I wouldn't say that. I think it is sufficient to reduce the circuit to a capacitor and a resistance, independently of where that resistance is. The result is the same and you save yourself the brainstorm.

That's for simple circuits, of course. If it involves dependant sources etc. I think you select the resistance as seen from the output terminal. Correct me if I 'm wrong.

7. ### jegues Thread Starter Well-Known Member

Sep 13, 2010
735
43
Yes, but how do I reduce this? I've got a 50ohm in parallel with another 50 ohm, that's going to give me 25 ohm.

Isn't this 25 ohm now in series with the last 50ohm?

The only way I can get the "right" answer is if my Rt = 25 ohm and I just don't see how they can do it with 3 50 ohm resistors.

With two you could, but not 3.

EDIT: Is it because it's the resistance from the CAPICTORS TERMINAL? And not just the total equivalent resistance?

8. ### Georacer Moderator

Nov 25, 2009
5,142
1,266
Don't get desperate, you don't see the layout as you should, that's all. A little re-arranging always helps.

For the first case, switch open:

Edit:Rbc is in series with Rca. Their combination is parallel to Rab.

For the second case, switch closed:

Edit:Rab is parallel to Rbc. Rac has both terminals shorted, therefore it is removed from the circuit. No current flows through it.

Try once more.

Last edited: Oct 17, 2010
9. ### jegues Thread Starter Well-Known Member

Sep 13, 2010
735
43
I think you got some typos here,

In the first case,

Rbc is in series with Rca. Their combination is parallel to Rab.

For the second case,

Rab is parallel to Rbc. Rac has both terminals shorted.

I think the part I'm having a hard time seeing is what Rac looks like with its terminals shorted. Could you give me an example of something like this?

10. ### Jony130 AAC Fanatic!

Feb 17, 2009
3,938
1,089
Yes, you mus look from capacitor terminal

Find current in this circuit, if voltage source is equal 1V, then
Rt = V/ I = 1V/ I

11. ### Georacer Moderator

Nov 25, 2009
5,142
1,266
ARGH! That's the second error today! Thanks for the correction in spelling. That happens when you write the text first and add the image later.

You got the idea about how the resistanses should be merged, so finding the time constant shouldn't be a problem.

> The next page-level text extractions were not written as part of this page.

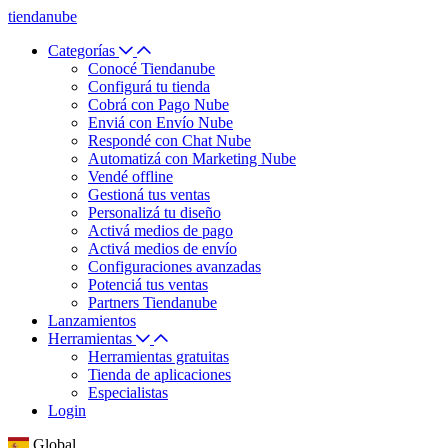
tiendanube
Categorías
Conocé Tiendanube
Configurá tu tienda
Cobrá con Pago Nube
Enviá con Envío Nube
Respondé con Chat Nube
Automatizá con Marketing Nube
Vendé offline
Gestioná tus ventas
Personalizá tu diseño
Activá medios de pago
Activá medios de envío
Configuraciones avanzadas
Potenciá tus ventas
Partners Tiendanube
Lanzamientos
Herramientas
Herramientas gratuitas
Tienda de aplicaciones
Especialistas
Login
Global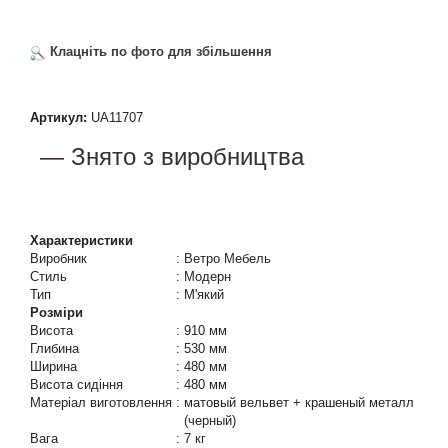
Клацніть по фото для збільшення
Артикул:
UA11707
— Знято з виробництва
Характеристики
Виробник
:
Ветро Мебель
Стиль
:
Модерн
Тип
:
М'який
Розміри
Висота
:
910 мм
Глибина
:
530 мм
Ширина
:
480 мм
Висота сидіння
:
480 мм
Матеріал виготовлення
:
матовый вельвет + крашеный металл
(черный)
Вага
:
7 кг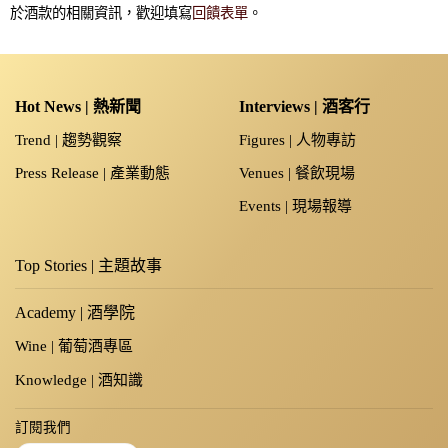
於酒款的相關資訊，歡迎填寫
回饋表單
。
Hot News | 熱新聞
Interviews | 酒客行
Trend | 趨勢觀察
Figures | 人物專訪
Press Release | 產業動態
Venues | 餐飲現場
Events | 現場報導
Top Stories | 主題故事
Academy | 酒學院
Wine | 葡萄酒專區
Knowledge | 酒知識
訂閱我們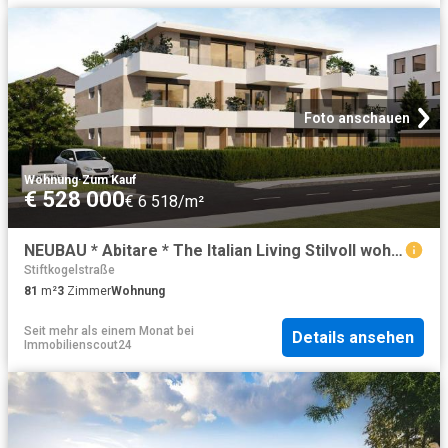
Foto anschauen
Wohnung
·
Zum Kauf
€ 528 000
€ 6 518/m²
NEUBAU * Abitare * The Italian Living Stilvoll wohnen – urban, elegant, mediterran * Bezug: Sommer 2026
Stiftkogelstraße
81
m²
3
Zimmer
Wohnung
Seit mehr als einem Monat
bei
Details ansehen
Immobilienscout24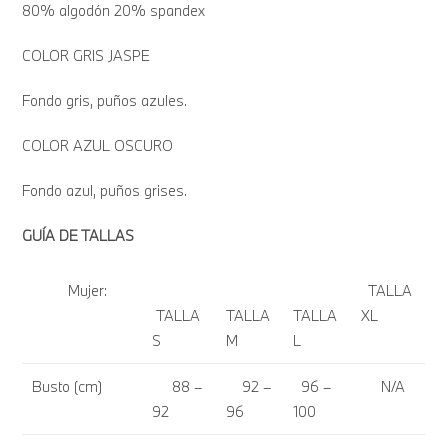
80% algodón 20% spandex
COLOR GRIS JASPE
Fondo gris, puños azules.
COLOR AZUL OSCURO
Fondo azul, puños grises.
GUÍA DE TALLAS
Mujer:
TALLA
TALLA
TALLA
TALLA
XL
S
M
L
Busto (cm)
88 –
92 –
96 –
N/A
92
96
100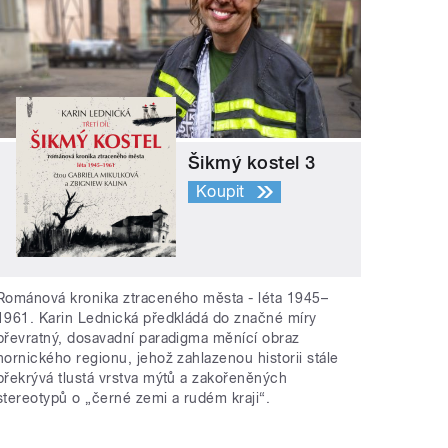
Šikmý kostel 3
Koupit
Románová kronika ztraceného města - léta 1945–
1961. Karin Lednická předkládá do značné míry
převratný, dosavadní paradigma měnící obraz
hornického regionu, jehož zahlazenou historii stále
překrývá tlustá vrstva mýtů a zakořeněných
stereotypů o „černé zemi a rudém kraji“.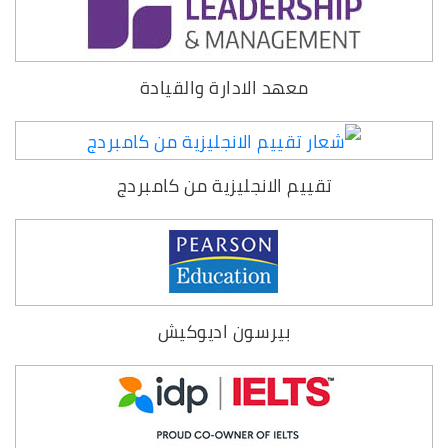
معهد الادارة والقيادة
تقييم الانجليزية من كامبردج
بيرسون اديوكيش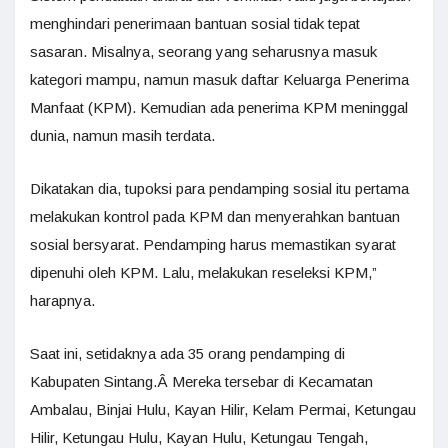
menghindari penerimaan bantuan sosial tidak tepat
sasaran. Misalnya, seorang yang seharusnya masuk
kategori mampu, namun masuk daftar Keluarga Penerima
Manfaat (KPM). Kemudian ada penerima KPM meninggal
dunia, namun masih terdata.
Dikatakan dia, tupoksi para pendamping sosial itu pertama
melakukan kontrol pada KPM dan menyerahkan bantuan
sosial bersyarat. Pendamping harus memastikan syarat
dipenuhi oleh KPM. Lalu, melakukan reseleksi KPM,”
harapnya.
Saat ini, setidaknya ada 35 orang pendamping di
Kabupaten Sintang.Â Mereka tersebar di Kecamatan
Ambalau, Binjai Hulu, Kayan Hilir, Kelam Permai, Ketungau
Hilir, Ketungau Hulu, Kayan Hulu, Ketungau Tengah,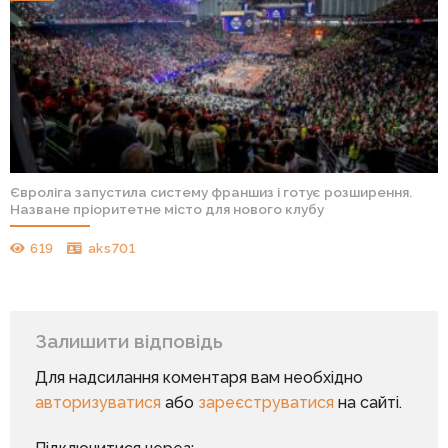
Євроліга запустила систему франшиз і готує розширення.
Назване пріоритетне місто для нового клубу
619
aks701
Залишити відповідь
Для надсилання коментаря вам необхідно
авторизуватися
або
зареєструватися
на сайті.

Now, about why we can ommit Rac. You can clearly see that both its terminals are connected through the lower part of the outer mesh by nothing but thin wire. That means they are shorted, right? That means they have the same voltage, right? Therefore $I_{ac}=\frac{0V}{R_{ac}}=0$. No current flows through the resistance. It serves no purpose being there.

You can see it in another way. Rac is in parallel with a short-circuit, the lower half of the outer mesh. A short circuit can be described as a resistance of 0Ω. Thus the equivalent resistance is Rac||0=0Ω. That means you replace the two of them with a wire (or you can just erase the Rac and leave the wire).